Written task A:
Extract every line of the records below that contains the string "roll", copying each one in full.

Document:
# I want to build a hog trap advice please.



## matthewmagness

I want to build a hog trap.What is the best design.Anyone have any good planes they will share.Thanks for any help.


----------



## 95g atl

matthewmagness said:


> I want to build a hog trap.What is the best design.Anyone have any good planes they will share.Thanks for any help.



i've built several....just haven't been down to hunting camp to be able to use 'em.

Go to tractor supply, get yourself at least a half dozen cattle panels (52" x 16') -$19.95 each -and-  A couple dozen T-Posts. 
Now the fun part...designing a gate.  I made a gate out of 2x4's, part of a cattle panel, and some square tubing.  I have pics somewhere I will share of the gate.

Plan on spending $200-$300 in materials, and about 2-3 hours of R&D and labor to get the gate right.  Then another 2 hours installing the corral hog trap.

Dataset records:
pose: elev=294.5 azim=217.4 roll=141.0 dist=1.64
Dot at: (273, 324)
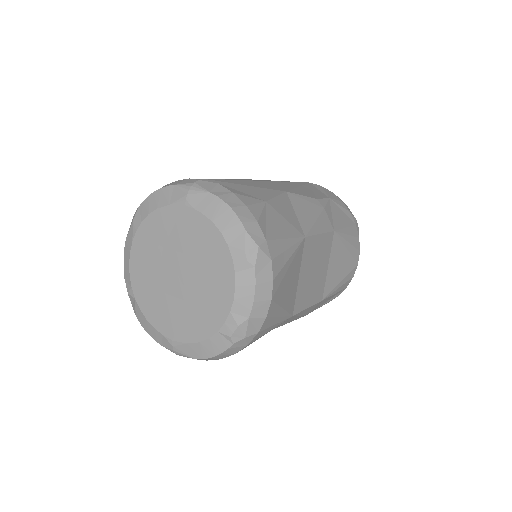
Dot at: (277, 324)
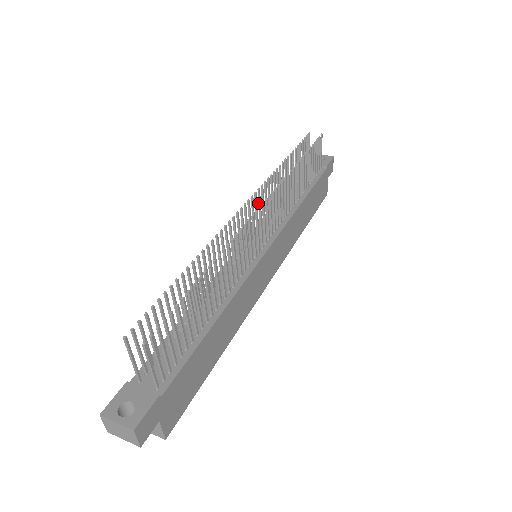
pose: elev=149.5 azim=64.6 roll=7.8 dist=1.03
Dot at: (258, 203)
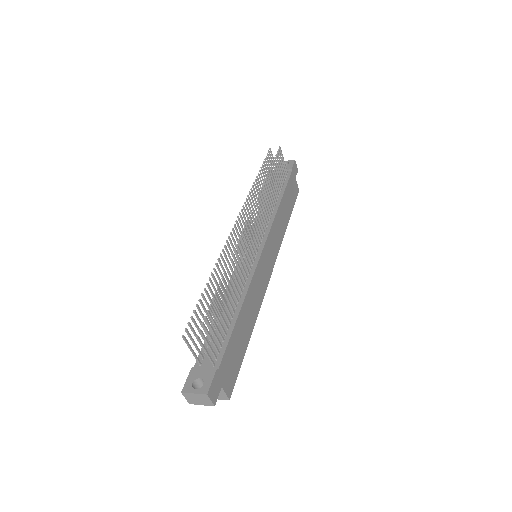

Written task B:
Output the entire hog trap forum thread above, word for word.

Correct response A:
pose: elev=294.5 azim=217.4 roll=141.0 dist=1.64
pose: elev=149.5 azim=64.6 roll=7.8 dist=1.03

Correct response B:
# I want to build a hog trap advice please.



## matthewmagness

I want to build a hog trap.What is the best design.Anyone have any good planes they will share.Thanks for any help.


----------



## 95g atl

matthewmagness said:


> I want to build a hog trap.What is the best design.Anyone have any good planes they will share.Thanks for any help.



i've built several....just haven't been down to hunting camp to be able to use 'em.

Go to tractor supply, get yourself at least a half dozen cattle panels (52" x 16') -$19.95 each -and-  A couple dozen T-Posts. 
Now the fun part...designing a gate.  I made a gate out of 2x4's, part of a cattle panel, and some square tubing.  I have pics somewhere I will share of the gate.

Plan on spending $200-$300 in materials, and about 2-3 hours of R&D and labor to get the gate right.  Then another 2 hours installing the corral hog trap.